Last week I mentioned that we are facing a critical shortage of both logicians and ontologists: Alarum – World Wide Shortage of Logicians and Ontologists.
This is the first of a number of posts on what we can do, facing this tidal wave of data with nary a logician or ontologist in sight.
I have a question that I think we need to answer before we get to the question of semantics.
Is it fair to say that identification comes before semantics? That is we have to recognize something (whatever that may be) before we can talk about its semantics?
I ask because I think it is important to take the requirements for data and its semantics one step at a time. And in particular to not jump ahead of ourselves with half-remembered bits of doggerel from grade school to propose syntactic solutions.
Or to put it differently, let’s make sure of what order steps need to be taken before we trip over our own feet.
That would be the requirements phase, as is well known to the successful programmers and startup folks among the audience.

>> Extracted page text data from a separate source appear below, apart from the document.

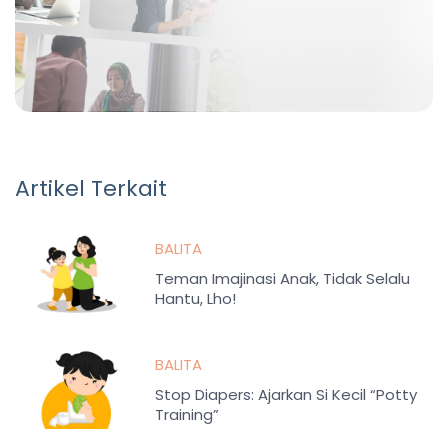
Artikel Terkait
BALITA
Teman Imajinasi Anak, Tidak Selalu
Hantu, Lho!
BALITA
Stop Diapers: Ajarkan Si Kecil “Potty
Training”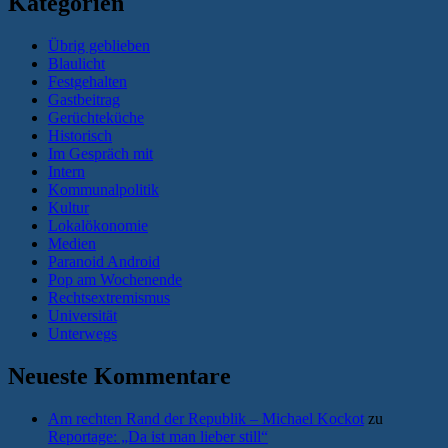
Kategorien
Übrig geblieben
Blaulicht
Festgehalten
Gastbeitrag
Gerüchteküche
Historisch
Im Gespräch mit
Intern
Kommunalpolitik
Kultur
Lokalökonomie
Medien
Paranoid Android
Pop am Wochenende
Rechtsextremismus
Universität
Unterwegs
Neueste Kommentare
Am rechten Rand der Republik – Michael Kockot
zu
Reportage: „Da ist man lieber still“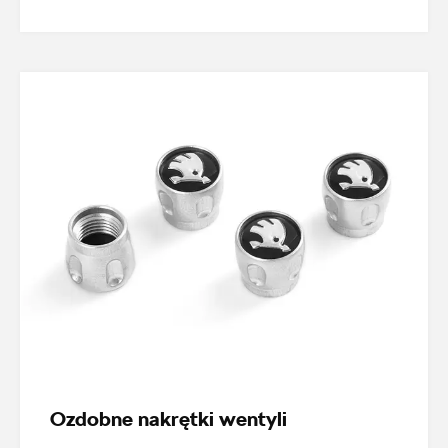
marcin.bartkowski@autoforum.pl
Auto Group Luzar
ul. Krakowska 33, Wieliczka
+48 122 527 400
czesci.skoda@autoluzar.pl
Auto Śliwka
ul. Kościuszki 94, Katowice
Ozdobne nakrętki wentyli
+48 326 066 822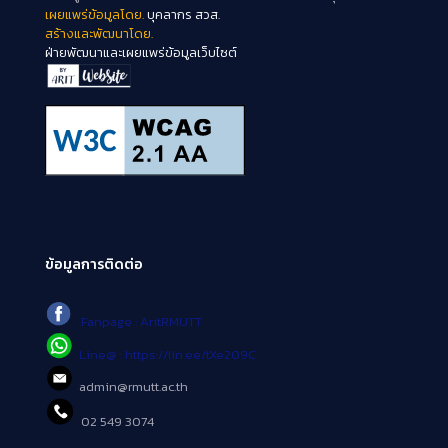
เผยแพร่ข้อมูลโดย.
บุคลากร สวส.
สร้างและพัฒนาโดย.
ฝ่ายพัฒนาและเผยแพร่ข้อมูลเว็บไซต์
ข้อมูลการติดต่อ
Fanpage : AritRMUTT
Line@ : https://lin.ee/tXe209C
admin@rmutt.ac.th
02 549 3074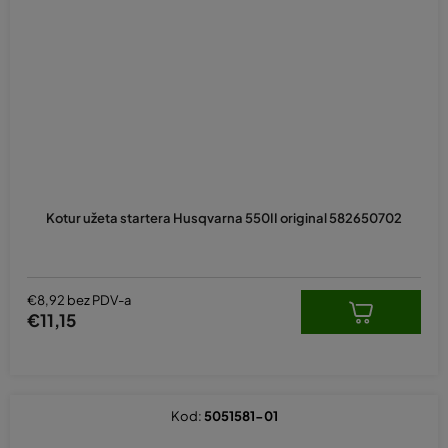
Kotur užeta startera Husqvarna 550II original 582650702
€8,92 bez PDV-a
€11,15
Kod:
5051581-01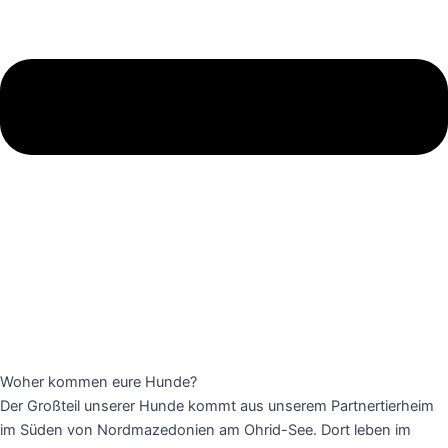
Woher kommen eure Hunde?
Der Großteil unserer Hunde kommt aus unserem Partnertierheim
im Süden von Nordmazedonien am Ohrid-See. Dort leben im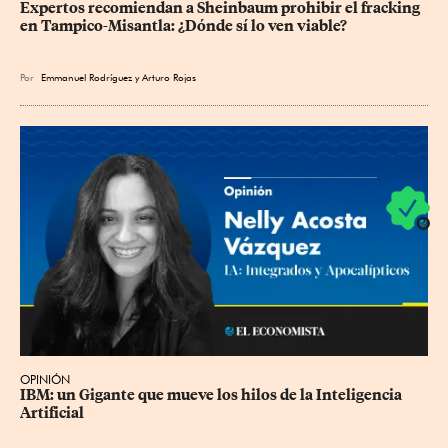
Expertos recomiendan a Sheinbaum prohibir el fracking 
en Tampico-Misantla: ¿Dónde sí lo ven viable?
Por
Emmanuel Rodríguez
y
Arturo Rojas
OPINIÓN
IBM: un Gigante que mueve los hilos de la Inteligencia 
Artificial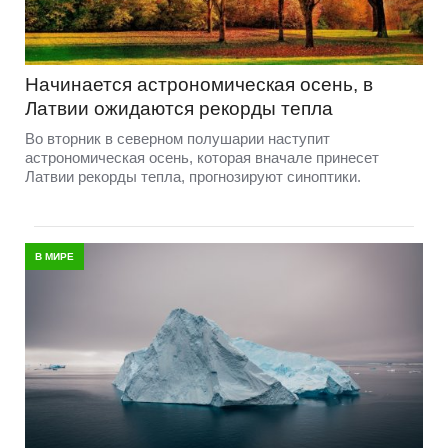
Начинается астрономическая осень, в
Латвии ожидаются рекорды тепла
Во вторник в северном полушарии наступит
астрономическая осень, которая вначале принесет
Латвии рекорды тепла, прогнозируют синоптики.
В МИРЕ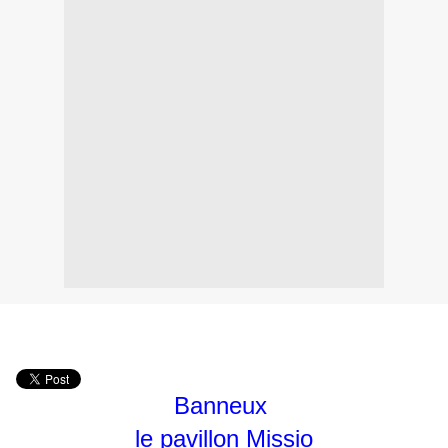
Banneux
le pavillon Missio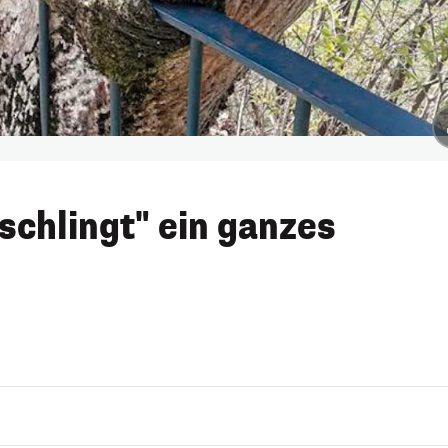
schlingt" ein ganzes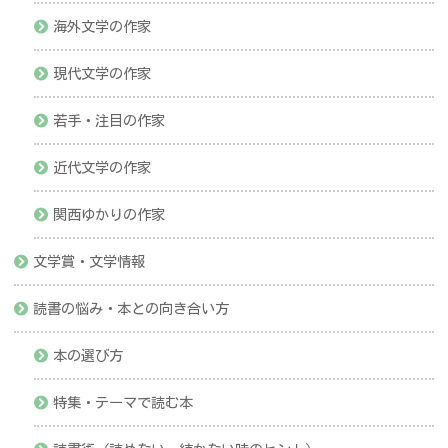
海外文学の作家
現代文学の作家
若手・注目の作家
近代文学の作家
関西ゆかりの作家
文学賞・文学情報
読書の悩み・本との向き合い方
本の選び方
特集・テーマで読む本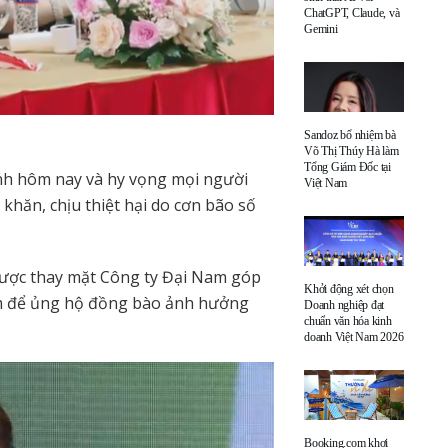
ChatGPT, Claude, và
Gemini
Sandoz bổ nhiệm bà
Võ Thị Thúy Hà làm
Tổng Giám Đốc tại
rình hôm nay và hy vọng mọi người
Việt Nam
khăn, chịu thiệt hại do cơn bão số
được thay mặt Công ty Đại Nam góp
Khởi động xét chọn
am để ủng hộ đồng bào ảnh hưởng
Doanh nghiệp đạt
chuẩn văn hóa kinh
doanh Việt Nam 2026
Booking.com khơi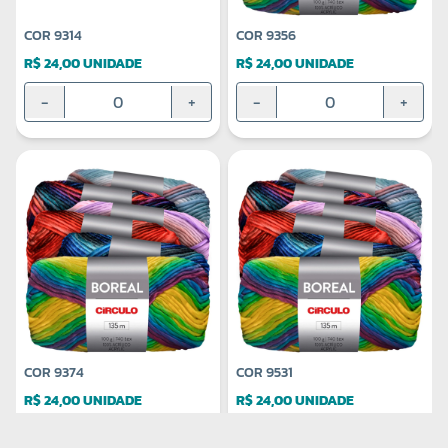
COR 9314
COR 9356
R$ 24,00 UNIDADE
R$ 24,00 UNIDADE
-
+
-
+
COR 9374
COR 9531
R$ 24,00 UNIDADE
R$ 24,00 UNIDADE
-
+
-
+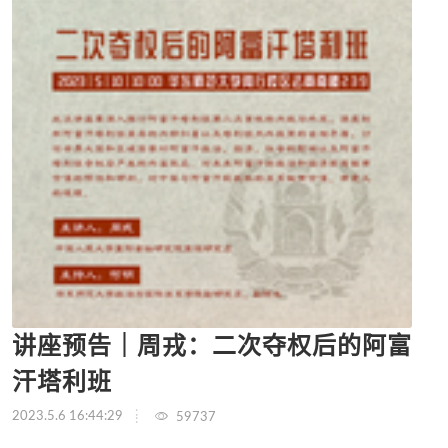
讲座预告｜周戎：二次夺权后的阿富
汗塔利班
2023.5.6 16:44:29
59737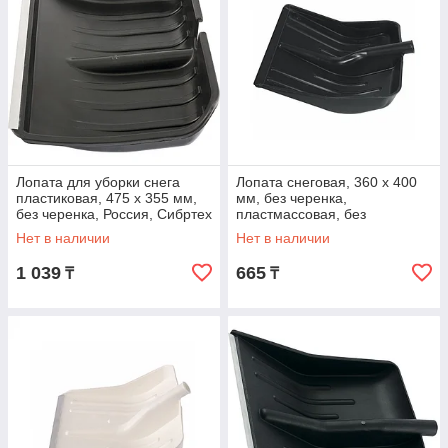
Лопата для уборки снега
Лопата снеговая, 360 х 400
пластиковая, 475 х 355 мм,
мм, без черенка,
без черенка, Россия, Сибртех
пластмассовая, без
окантовки, Россия, Сибртех
Нет в наличии
Нет в наличии
1 039
665
₸
₸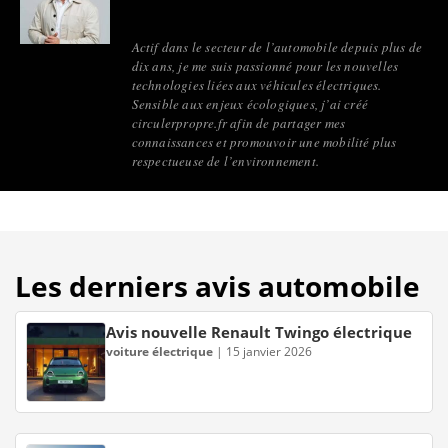
Actif dans le secteur de l’automobile depuis plus de
dix ans, je me suis passionné pour les nouvelles
technologies liées aux véhicules électriques.
Sensible aux enjeux écologiques, j’ai créé
circulerpropre.fr afin de partager mes
connaissances et promouvoir une mobilité plus
respectueuse de l’environnement.
Les derniers avis automobile
Avis nouvelle Renault Twingo électrique
voiture électrique
|
15 janvier 2026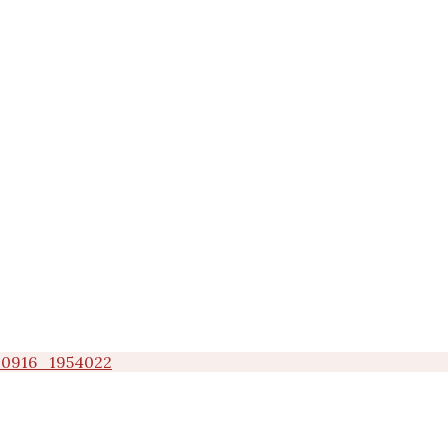
0916_1954022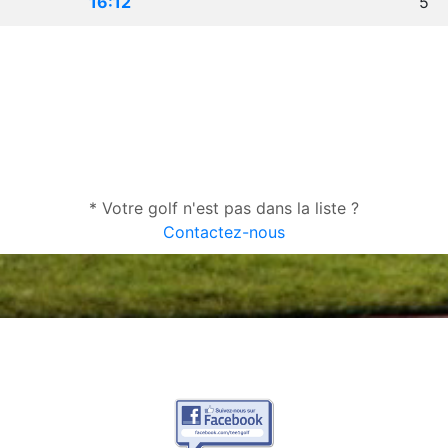
16:12
5
* Votre golf n'est pas dans la liste ?
Contactez-nous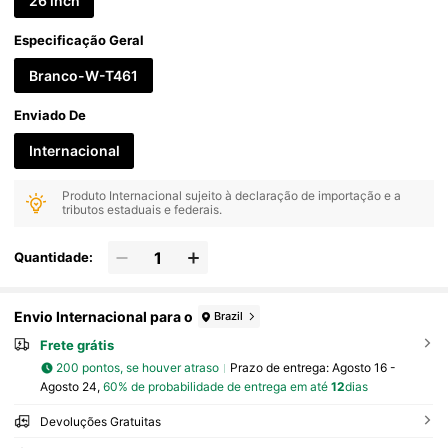
26 inch
Especificação Geral
Branco-W-T461
Enviado De
Internacional
Produto Internacional sujeito à declaração de importação e a
tributos estaduais e federais.
Quantidade:
Envio Internacional para o
Brazil
Frete grátis
200 pontos, se houver atraso
Prazo de entrega:
Agosto 16 -
Agosto 24,
60% de probabilidade de entrega em até
12
dias
Devoluções Gratuitas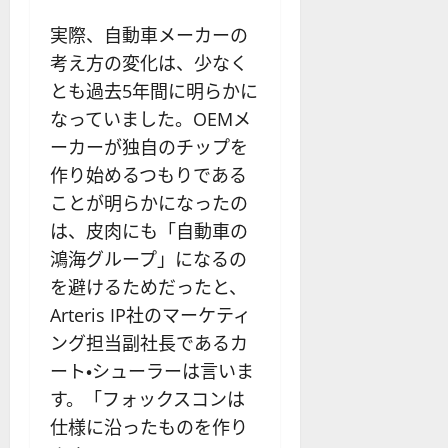
実際、自動車メーカーの
考え方の変化は、少なく
とも過去5年間に明らかに
なっていました。OEMメ
ーカーが独自のチップを
作り始めるつもりである
ことが明らかになったの
は、皮肉にも「自動車の
鴻海グループ」になるの
を避けるためだったと、
Arteris IP社のマーケティ
ング担当副社長であるカ
ート・シューラーは言いま
す。「フォックスコンは
仕様に沿ったものを作り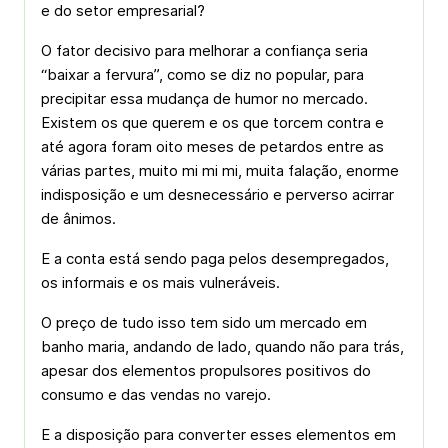
e do setor empresarial?
O fator decisivo para melhorar a confiança seria
“baixar a fervura”, como se diz no popular, para
precipitar essa mudança de humor no mercado.
Existem os que querem e os que torcem contra e
até agora foram oito meses de petardos entre as
várias partes, muito mi mi mi, muita falação, enorme
indisposição e um desnecessário e perverso acirrar
de ânimos.
E a conta está sendo paga pelos desempregados,
os informais e os mais vulneráveis.
O preço de tudo isso tem sido um mercado em
banho maria, andando de lado, quando não para trás,
apesar dos elementos propulsores positivos do
consumo e das vendas no varejo.
E a disposição para converter esses elementos em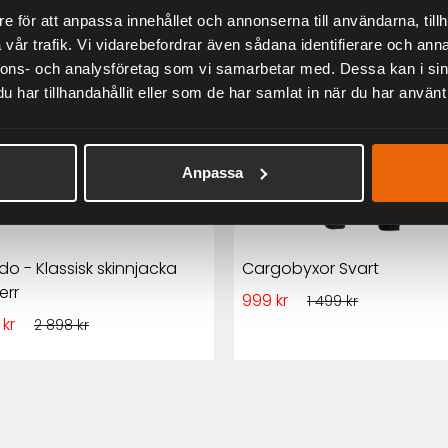
33 %
e för att anpassa innehållet och annonserna till användarna, tillh
vår trafik. Vi vidarebefordrar även sådana identifierare och anna
nnons- och analysföretag som vi samarbetar med. Dessa kan i sin
har tillhandahållit eller som de har samlat in när du har använt 
Anpassa
do - Klassisk skinnjacka
Cargobyxor Svart
err
999 kr
1 499 kr
 kr
2 898 kr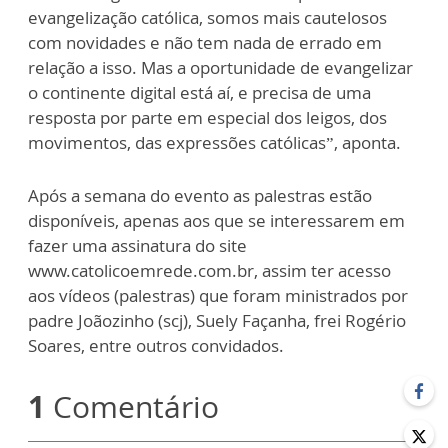
evangelização católica, somos mais cautelosos
com novidades e não tem nada de errado em
relação a isso. Mas a oportunidade de evangelizar
o continente digital está aí, e precisa de uma
resposta por parte em especial dos leigos, dos
movimentos, das expressões católicas”, aponta.
Após a semana do evento as palestras estão
disponíveis, apenas aos que se interessarem em
fazer uma assinatura do site
www.catolicoemrede.com.br, assim ter acesso
aos vídeos (palestras) que foram ministrados por
padre Joãozinho (scj), Suely Façanha, frei Rogério
Soares, entre outros convidados.
1
Comentário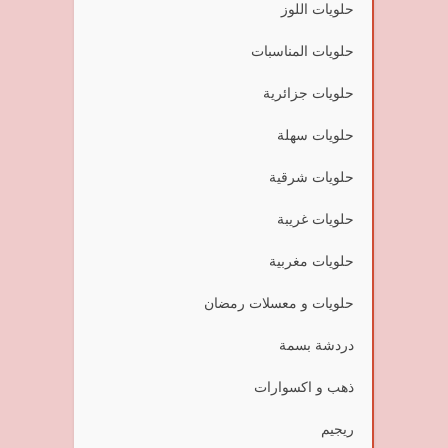
حلويات اللوز
حلويات المناسبات
حلويات جزائرية
حلويات سهلة
حلويات شرقية
حلويات غريبة
حلويات مغربية
حلويات و معسلات رمضان
دردشة بسمة
ذهب و اكسوارات
ريجيم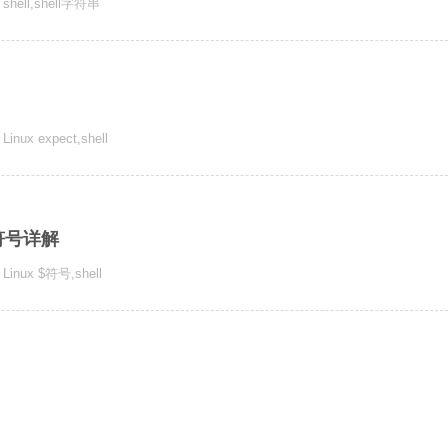
shell
,
shell字符串
Linux expect
,
shell
等符号详解
Linux $符号
,
shell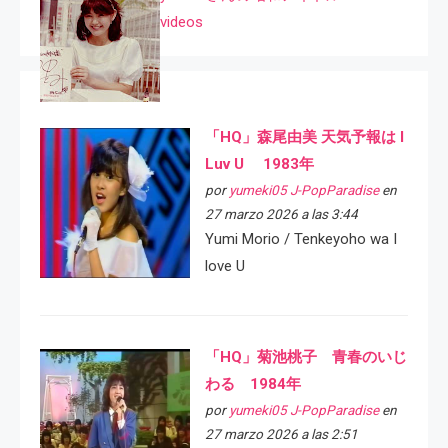
videos
「HQ」森尾由美 天気予報は I
Luv U 1983年
por
yumeki05 J-PopParadise
en
27 marzo 2026 a las 3:44
Yumi Morio / Tenkeyoho wa I
love U
「HQ」菊池桃子 青春のいじ
わる 1984年
por
yumeki05 J-PopParadise
en
27 marzo 2026 a las 2:51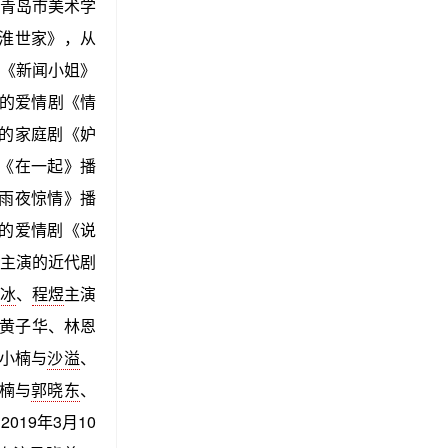
于青岛市美术学
秦淮世家》，从
《新闻小姐》
的爱情剧《情
的家庭剧《妒
《在一起》播
雨夜惊情》播
的爱情剧《说
主演的近代剧
冰
、
程煜
主演
与黄子华、林恩
詹小楠与
沙溢
、
小楠与
郭晓东
、
19年3月10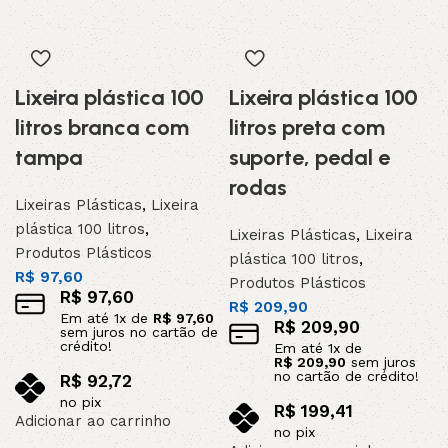
Lixeira plástica 100
Lixeira plástica 100
litros branca com
litros preta com
tampa
suporte, pedal e
rodas
Lixeiras Plásticas
,
Lixeira
plástica 100 litros
,
Lixeiras Plásticas
,
Lixeira
Produtos Plásticos
plástica 100 litros
,
R$
97,60
Produtos Plásticos
R$
97,60
R$
209,90
Em até
1
x de
R$
97,60
R$
209,90
sem juros no cartão de
crédito!
Em até
1
x de
R$
209,90
sem juros
no cartão de crédito!
R$
92,72
no pix
R$
199,41
Adicionar ao carrinho
no pix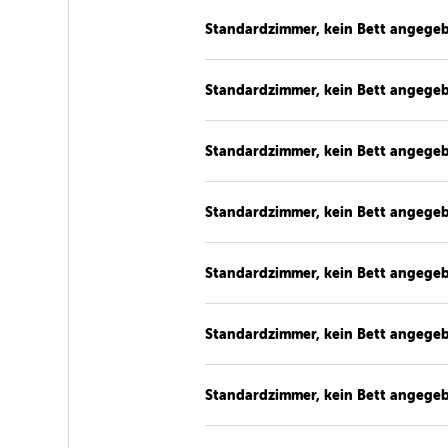
Standardzimmer, kein Bett angege
Standardzimmer, kein Bett angege
Standardzimmer, kein Bett angege
Standardzimmer, kein Bett angege
Standardzimmer, kein Bett angege
Standardzimmer, kein Bett angege
Standardzimmer, kein Bett angege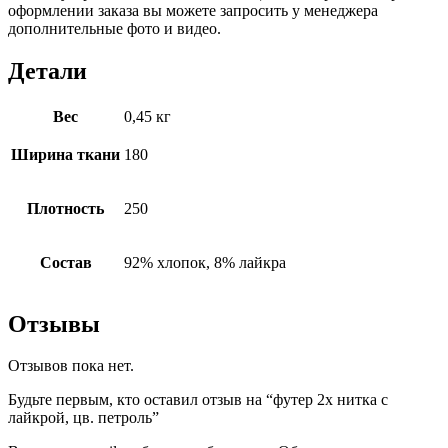
оформлении заказа вы можете запросить у менеджера
дополнительные фото и видео.
Детали
Вес
0,45 кг
Ширина ткани
180
Плотность
250
Состав
92% хлопок, 8% лайкра
Отзывы
Отзывов пока нет.
Будьте первым, кто оставил отзыв на “футер 2х нитка с
лайкрой, цв. петроль”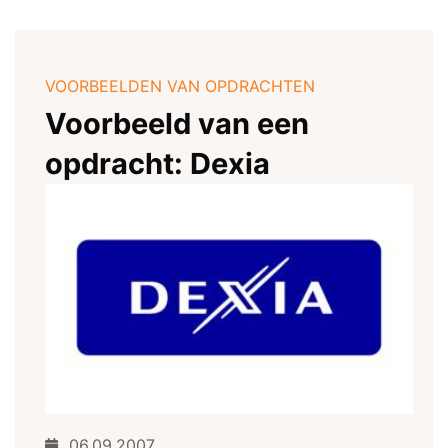
VOORBEELDEN VAN OPDRACHTEN
Voorbeeld van een
opdracht: Dexia
06.09.2007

So, is requirement #1 that something be recognized? Whether that is a file, format, subject of any sort or description. I don’t know but suspect we can’t even use logic on things we have yet to recognize.
Just to give you a hint about tomorrow or perhaps the next day, I have meetings tomorrow, can something be recognized more than once?
This may seem like a slow start but the time will pass more quickly than you think it will. There are a number of “perennial” issues that I will argue can be side-lined, in part because they have no answer other than personal preference.